The majority responded that Kavanaugh had not offered any alternative account of the language’s meaning. “Rather than suggesting that the statutory language bears some other meaning, the employers and dissents merely suggest that, because few in 1964 expected today’s result, we should not dare to admit that it follows ineluctably from the statutory text. When a new application emerges that is both unexpected and important, they would seemingly have us merely point out the question, refer the subject back to Congress, and decline to enforce the plain terms of the law in the meantime.”
Bostock was a nice test of whether Scalia was right—whether the textualist method can prevent judges’ policy preferences from contaminating their interpretation of statutes.
It’s even worse than that. Kavanaugh’s approach presumes that if a background belief was so entrenched in the culture at the time of a law’s enactment that it was broadly shared, then one can rely on that background belief in order to subtract meaning from the plain language of a statute, to limit its extension in order to exclude applications that people at the time would not have thought of. Ordinary meaning is thus filtered through whatever blind spots were then commonly shared by (otherwise) reasonable people. By this reasoning, the Supreme Court was wrong to say in 1978 that the statute “strike[s] at the entire spectrum of disparate treatment.” There are gaps in the spectrum, blown open by the background culture at the time of enactment.

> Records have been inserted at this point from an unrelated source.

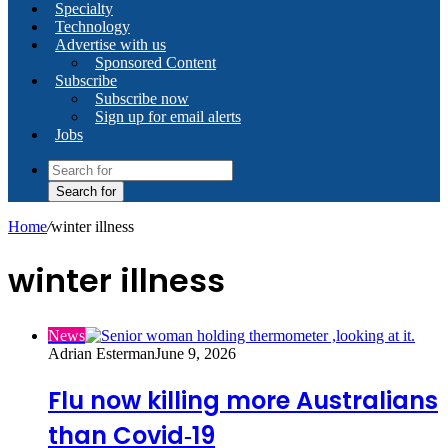
Specialty
Technology
Advertise with us
Sponsored Content
Subscribe
Subscribe now
Sign up for email alerts
Jobs
Search for
Home
/
winter illness
winter illness
News
Adrian Esterman
June 9, 2026
Flu now killing more Australians
than Covid‑19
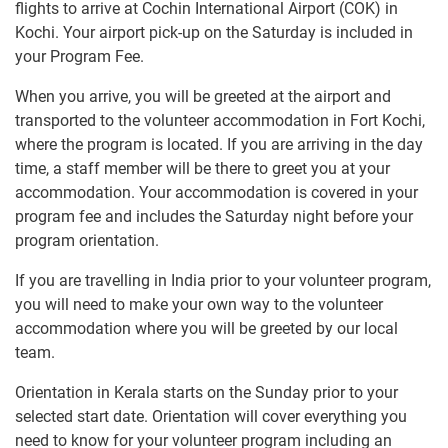
flights to arrive at Cochin International Airport (COK) in
Kochi. Your airport pick-up on the Saturday is included in
your Program Fee.
When you arrive, you will be greeted at the airport and
transported to the volunteer accommodation in Fort Kochi,
where the program is located. If you are arriving in the day
time, a staff member will be there to greet you at your
accommodation. Your accommodation is covered in your
program fee and includes the Saturday night before your
program orientation.
If you are travelling in India prior to your volunteer program,
you will need to make your own way to the volunteer
accommodation where you will be greeted by our local
team.
Orientation in Kerala starts on the Sunday prior to your
selected start date. Orientation will cover everything you
need to know for your volunteer program including an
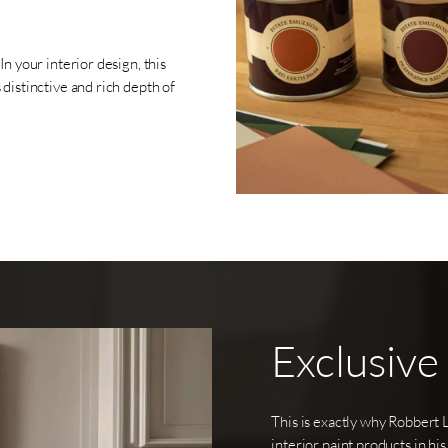
n your interior design, this
distinctive and rich depth of
Exclusive
This is exactly why Robbert 
interior paint products in his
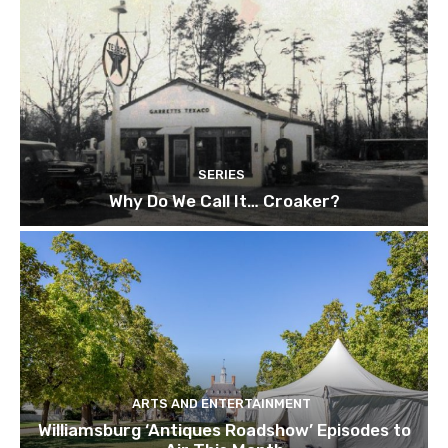
SERIES
Why Do We Call It… Croaker?
ARTS AND ENTERTAINMENT
Williamsburg ‘Antiques Roadshow’ Episodes to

When it is applied to statutes that aim at broad social transformation, the “original cultural expectations” argument has a conservative bias. Its tendency is to cabin and defeat the very laws it purports to interpret. Normally, statutes are read to give full effect to their purpose. But laws that aim to counteract prejudice, by their nature, press against the background culture. If that culture is taken to be a check on their meaning, then what was enacted as a broad principle will be pruned down to include only its paradigmatic cases, tightly encased by the prejudices of the surrounding culture at the time of enactment.
The way to avoid that is to follow the advice of, of all people, Scalia. In his last book, Reading Law, he argued that courts should “reject judicial speculation about both the drafters’ extratextually derived purposes and the desirability of the fair reading’s anticipated consequences.” If the plain language of a law implies a result that its drafters did not imagine, courts should follow the words rather than their unenacted intentions. Disregarding the latter “will provide greater certainty in the law, and hence greater predictability and greater respect for the rule of law,” and “will curb—even reverse—the tendency of judges to imbue authoritative texts with their own policy preferences.” Bostock was a nice test of whether Scalia was right—whether the textualist method can thus prevent the judges’ policy preferences from contaminating their interpretation of statutes. His approach had a good day today. It’s too bad his conservative admirers on the Court didn’t all see that.